Following up on this recent question and generalizing, let's consider capability-oriented design. In this framing, a capability is a communicable token of authority; possession of a capability is equivalent to delegation of authority. Crucially, the identity of capability-holders is irrelevant; what matters is which capabilities are held. Quoting What Are Capabilities? (Morningstar 2017):
When a system … is presented with a request for a service it provides, it needs to decide if it should actually do what the requestor is asking for. The way it decides is what we’re talking about when we talk about access control. If you’re like most people, the first thing you’re likely to think of is to ask the requestor “who are you?” The fundamental insight of the capabilities paradigm is to recognize that this question is the first step on the road to perdition.
[W]e really do want to talk about objects as distinct intentional agents. Another of the weaknesses of the ACL approach is that it roots everything in the identity of the user … as if that user was the one doing things, that is, as if the user is the intentional agent. However, when an object actually does something it does it in a particular way that depends on how it is coded. While this behavior might reflect the intentions of the specific user who ultimately set it in motion, it might as easily reflect the intentions of the programmers who wrote it…

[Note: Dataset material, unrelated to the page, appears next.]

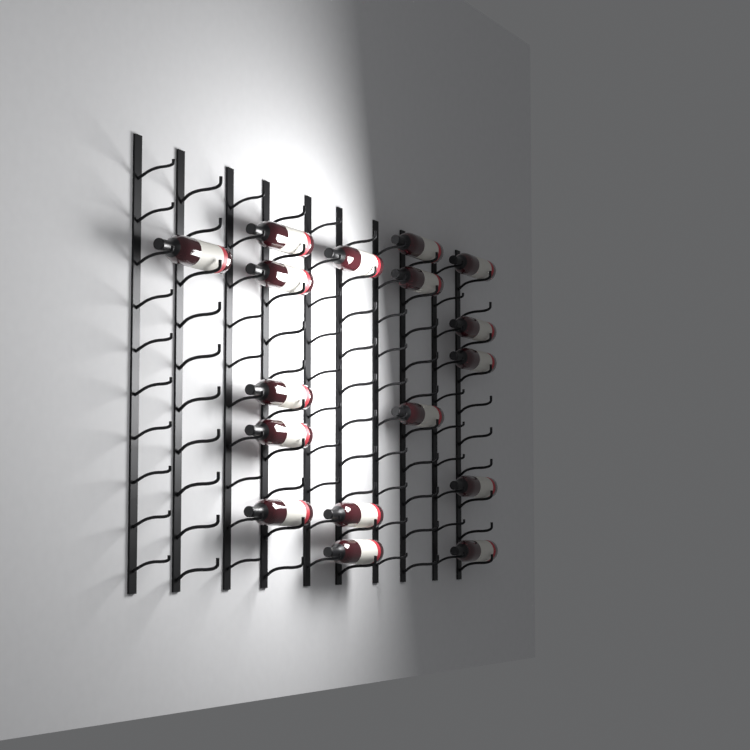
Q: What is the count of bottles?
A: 17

At its heart, the capability paradigm is about organizing access control around specific acts of authorization rather than around identity. Identity is so fundamental to how we interact with each other as human beings, and how we have historically interacted with our institutions, that it is easy to automatically assume it should be central to organizing our interactions with our tools as well. But identity is not always the best place to start, because it often fails to tell us what we really need to know to make an access decision…
Paraphrasing the original question: Online, we cannot tell the difference between a human invocation of a capability and a machine invocation of a capability. Is this a problem?